Rewrite the lines below with every "pose" renamed to "camera" and nothing else changed, omitting the pictures.

Dataset items
▽

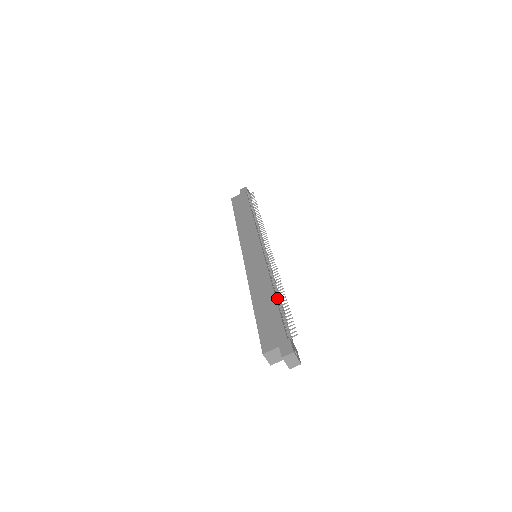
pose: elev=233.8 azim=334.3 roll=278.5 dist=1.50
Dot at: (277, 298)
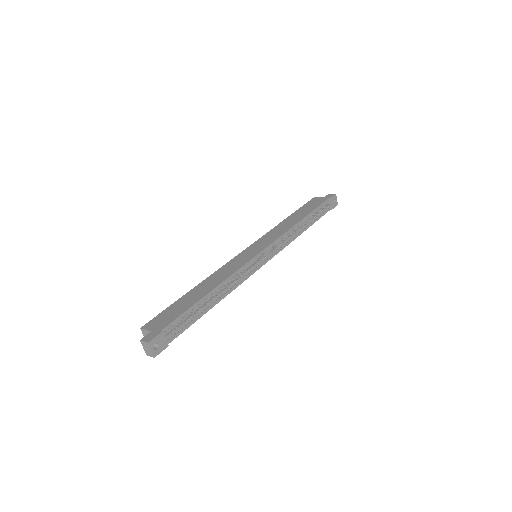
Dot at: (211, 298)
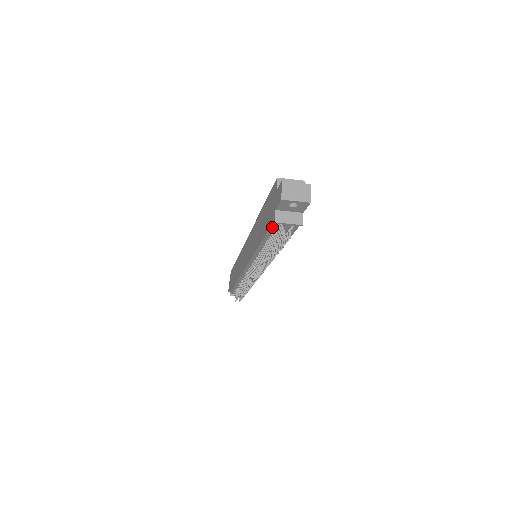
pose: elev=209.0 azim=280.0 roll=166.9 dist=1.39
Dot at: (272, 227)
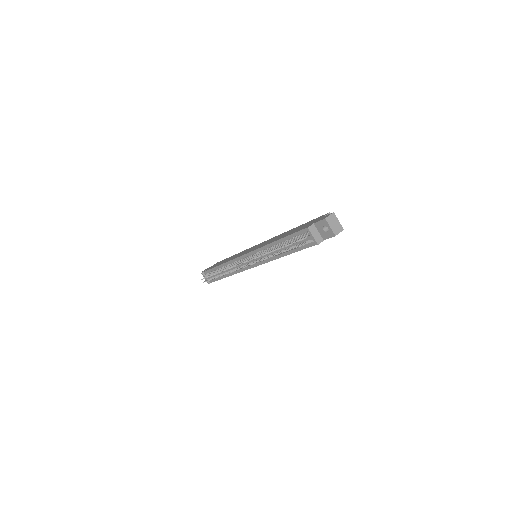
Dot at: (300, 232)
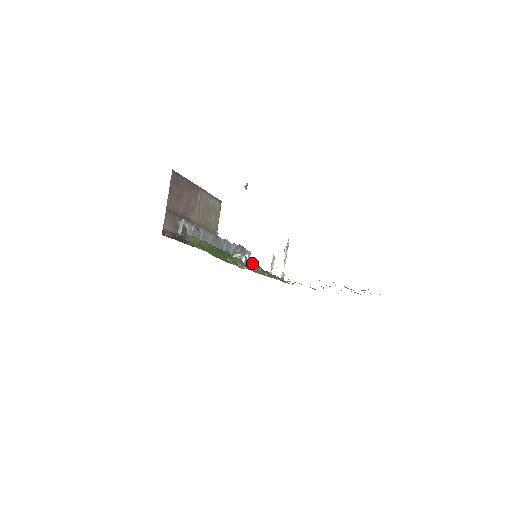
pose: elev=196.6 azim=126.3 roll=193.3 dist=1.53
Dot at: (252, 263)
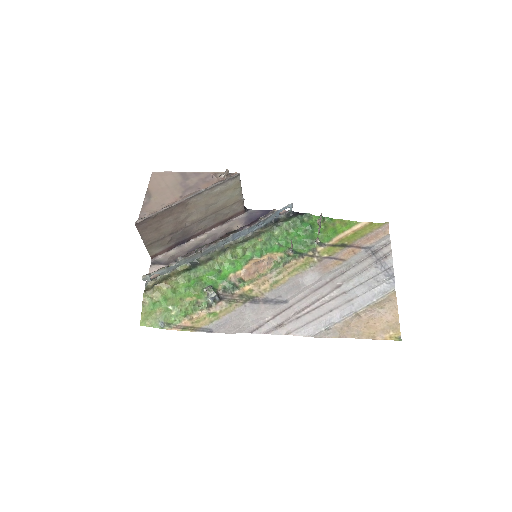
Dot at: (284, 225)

△

Solution to the exercise |
camera: elev=233.8 azim=334.3 roll=278.5 dist=1.50
Dot at: (277, 298)
Dot at: (211, 298)
camera: elev=209.0 azim=280.0 roll=166.9 dist=1.39
Dot at: (272, 227)
Dot at: (300, 232)
camera: elev=196.6 azim=126.3 roll=193.3 dist=1.53
Dot at: (252, 263)
Dot at: (284, 225)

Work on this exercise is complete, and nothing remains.